America was not a party to the Geneva Accord of 1954. Rather than let the Vietnamese work out their problems; view the desire of North Vietnam to reunite the country as being in the same spirit as that which sparked the American Civil War (Some Southern American states seceded from the union.), America transformed Vietnam’s war of unification as protecting the democracy of South Vietnam from communism of the North.

America had learnt nothing from their involvement in Korea, and the needless deaths of thousands of U.S. soldiers.

In keeping with the American propaganda machinery telling that brave American soldiers were fighting in Korea for democracy and freedom, Americans at home were told it was the same with Vietnam.

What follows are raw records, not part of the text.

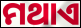
ମଥାଏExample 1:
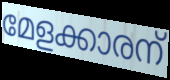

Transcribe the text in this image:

മേളക്കാരന്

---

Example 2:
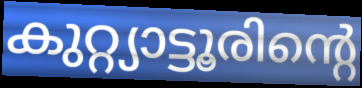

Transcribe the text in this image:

കുറ്റ്യാട്ടൂരിന്റെ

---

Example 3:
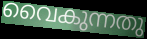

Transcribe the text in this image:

വൈകുന്നതു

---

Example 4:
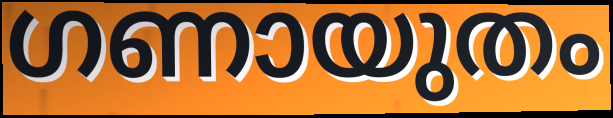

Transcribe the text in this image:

ഗണായുതം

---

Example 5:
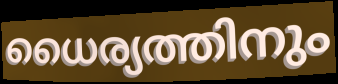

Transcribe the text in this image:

ധൈര്യത്തിനുംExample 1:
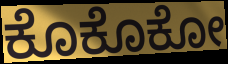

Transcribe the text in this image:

ಕೊಕೊಕೋ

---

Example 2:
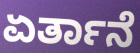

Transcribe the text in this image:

ಏರ್ತಾನೆ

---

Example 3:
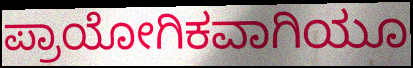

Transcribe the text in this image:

ಪ್ರಾಯೋಗಿಕವಾಗಿಯೂ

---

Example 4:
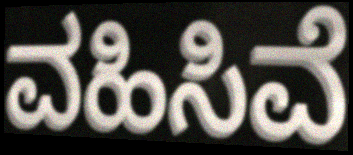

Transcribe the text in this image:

ವಹಿಸಿವೆ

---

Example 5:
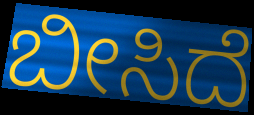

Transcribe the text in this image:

ಬೀಸಿದೆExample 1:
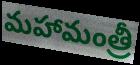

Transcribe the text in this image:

మహామంత్రీ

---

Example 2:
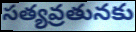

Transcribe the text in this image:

సత్యవ్రతునకు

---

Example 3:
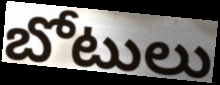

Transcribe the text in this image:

బోటులు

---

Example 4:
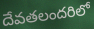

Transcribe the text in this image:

దేవతలందరిలో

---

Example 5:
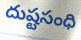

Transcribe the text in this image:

దుష్టసంధి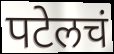
पटेलचंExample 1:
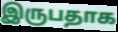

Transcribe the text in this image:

இருபதாக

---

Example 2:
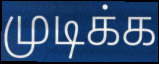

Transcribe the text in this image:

முடிக்க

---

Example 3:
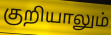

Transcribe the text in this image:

குறியாலும்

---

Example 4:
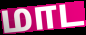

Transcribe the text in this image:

மாட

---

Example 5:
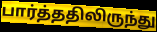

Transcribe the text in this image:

பார்த்ததிலிருந்து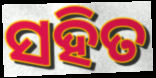
ସହିତ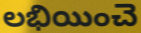
లభియించెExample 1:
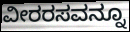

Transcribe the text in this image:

ವೀರರಸವನ್ನೂ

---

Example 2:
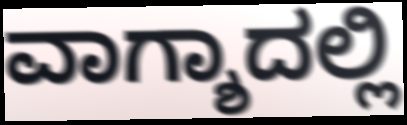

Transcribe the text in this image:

ವಾಗ್ಶಾದಲ್ಲಿ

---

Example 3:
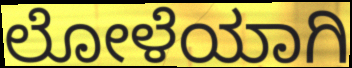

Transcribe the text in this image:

ಲೋಳೆಯಾಗಿ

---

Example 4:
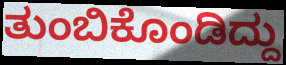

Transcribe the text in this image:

ತುಂಬಿಕೊಂಡಿದ್ದು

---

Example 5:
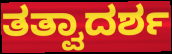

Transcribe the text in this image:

ತತ್ವಾದರ್ಶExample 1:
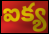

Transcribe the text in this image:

ఐక్య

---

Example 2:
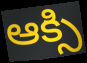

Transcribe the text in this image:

ఆక్సి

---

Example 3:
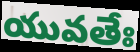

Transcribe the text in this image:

యువతేః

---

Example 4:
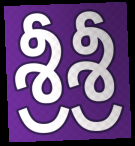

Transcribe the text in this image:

శ్రీశ్రీ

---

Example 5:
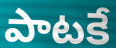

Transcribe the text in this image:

పాటకే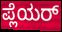
ಪ್ಲೆಯರ್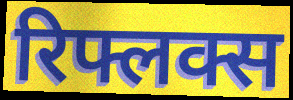
रिफ्लक्सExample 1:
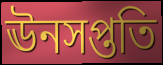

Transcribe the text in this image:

ঊনসপ্ততি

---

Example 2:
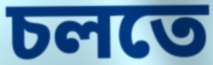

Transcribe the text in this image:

চলতে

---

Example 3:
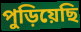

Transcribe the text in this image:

পুড়িয়েছি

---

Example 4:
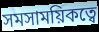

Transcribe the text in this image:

সমসাময়িকত্বে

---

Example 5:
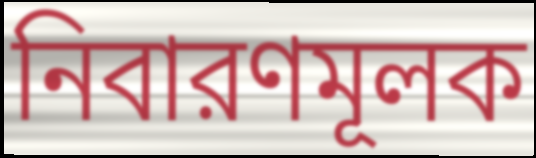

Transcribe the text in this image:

নিবারণমূলক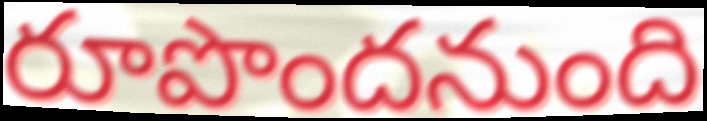
రూపొందనుంది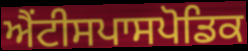
ਐਂਟੀਸਪਾਸਪੋਡਿਕ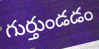
గుర్తుండడం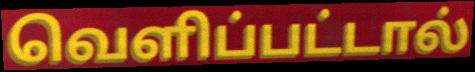
வெளிப்பட்டால்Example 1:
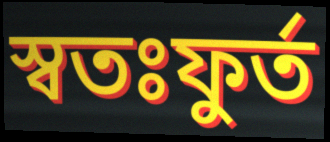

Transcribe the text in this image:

স্বতঃফুর্ত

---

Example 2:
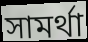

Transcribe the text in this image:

সামর্থা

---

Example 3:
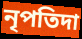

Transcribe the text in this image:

নৃপতিদা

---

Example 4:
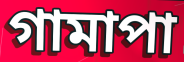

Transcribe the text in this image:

গামাপা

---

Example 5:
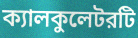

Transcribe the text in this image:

ক্যালকুলেটরটি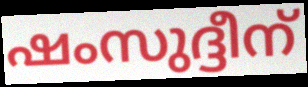
ഷംസുദ്ദീന്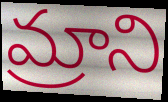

More bombs were dropped on Vietnam than what was dropped in World War II.  Mind you, World War II was spread over areas far and wide, while Vietnam was a fixed area.

Thanks to Agent Orange, Agent Purple, and Agent White, Vietnam has the largest dioxin contamination in the world.

America used those toxic chemicals to destroy the forests and deprive the Viet Cong from a place to hide and launch an attack.  The severe and unparalleled bombardment of toxic chemicals resulted in residue diffused throughout Vietnam’s food chain.

Forty years later, children in Vietnam are still being born poisoned, blind, deformed, and handicapped because of those toxic chemicals, while the manufacturers of those poisons and their stockholders continue to enjoy the profits brought on by their usage.

Vietnam was a failed war of American aggression; a failed war of white supremacy.